# [Cocoa] Qui sait se servir d'un NSBrowser ?



## NeoJF (13 Octobre 2005)

Bonjour !

Voilà quelques jours que j'essaie de trouver le moyen d'utiliser un NSBrowser un peu finement. J'aimerais pouvoir sélectionner une cellule du browser logiciellement. Lorsque l'utilisateur clique sur une ligne, j'aimerais pouvoir sélectionner une ligne de la colonne suivante par défaut.
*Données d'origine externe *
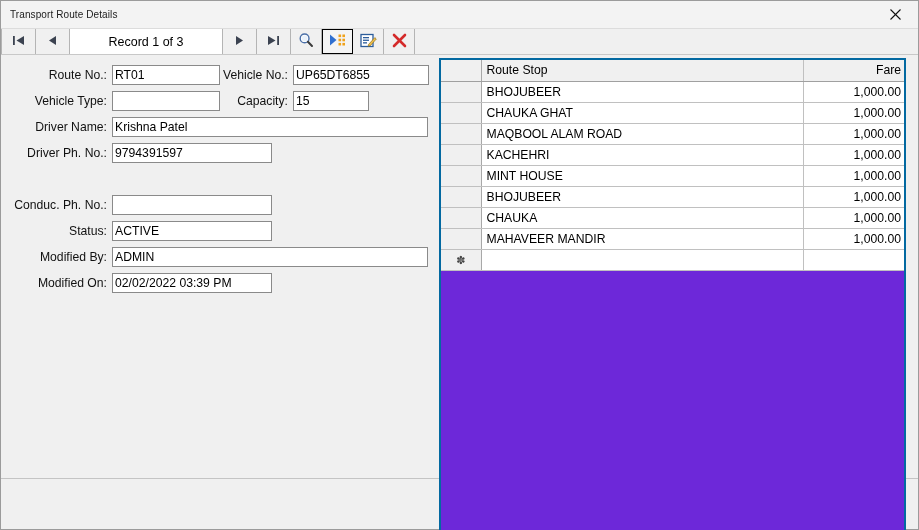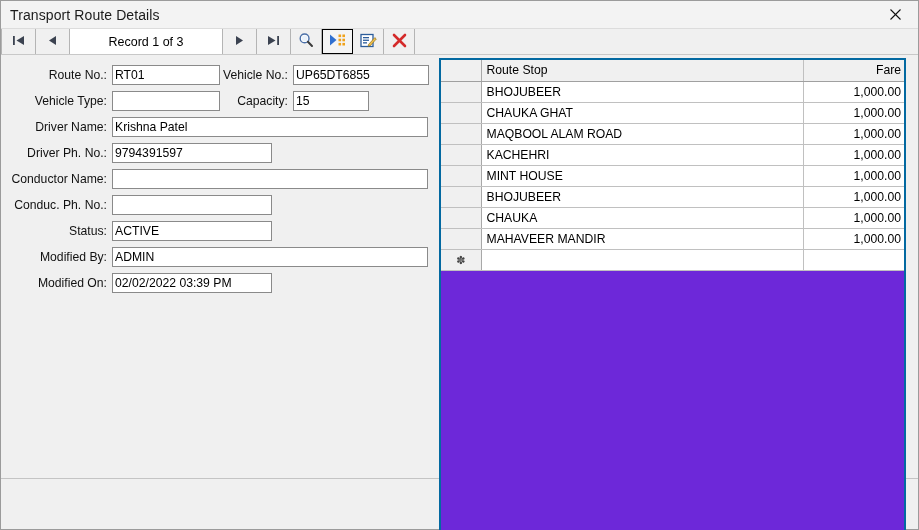--- a/index.html
+++ b/index.html
@@ -31,21 +31,21 @@
     height: 27px;
     min-height: 27px;
     background: #f3f3f3;
     border-bottom: 1px solid #dcdcdc;
     display: flex;
     align-items: center;
     position: relative;
   }
   .titlebar-text {
     padding-left: 9px;
-    font-size: 14px;
+    font-size: 10px;
     color: #1b1b1b;
     letter-spacing: 0.1px;
   }
   .titlebar-close {
     position: absolute;
     right: 0;
     top: 0;
     width: 46px;
     height: 27px;
     display: flex;
@@ -343,24 +343,20 @@
       <div class="field-row" style="left:0; top:62px;">
         <div class="field-label" style="width:106px;">Driver Name:</div>
         <input class="txt" style="width: 316px;" value="Krishna Patel">
       </div>
 
       <div class="field-row" style="left:0; top:88px;">
         <div class="field-label" style="width:106px;">Driver Ph. No.:</div>
         <input class="txt" style="width: 160px;" value="9794391597">
       </div>
 
-      <div class="field-row" style="left:0; top:114px;">
-        <div class="field-label" style="width:106px;">Conductor Name:</div>
-        <input class="txt" style="width: 316px;" value="">
-      </div>
 
       <div class="field-row" style="left:0; top:140px;">
         <div class="field-label" style="width:106px;">Conduc. Ph. No.:</div>
         <input class="txt" style="width: 160px;" value="">
       </div>
 
       <div class="field-row" style="left:0; top:166px;">
         <div class="field-label" style="width:106px;">Status:</div>
         <input class="txt" style="width: 160px;" value="ACTIVE">
       </div>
Seulement, je n'ai pas trouvé le moyen de le faire logiciellement...

Dans la doc NSBrowser, il est dit que pour utiliser selectRow:inColumn:, le delegate du NSBrowser doit lui-même implémenter la sélection  Et voilà, je suis perdu :rose: Je veux bien implémenter une méthode dans mon delegate, mais je lui fait faire quoi...

J'espère que quelqu'un aura une idée pour m'aider...

Merci !


----------



## tatouille (18 Octobre 2005)

http://www.cocoadev.com/index.pl?CFinderForNSBrowser

http://homepage.mac.com/aglee/downloads/appkido.html


----------



## chromoD (22 Octobre 2005)

C'est terrible AppKiDo... tu y trouves presque tout...

Sinon, examine les fichiers .h des framework... on découvre parfois certaines fonctions ou constantes interressantes....


----------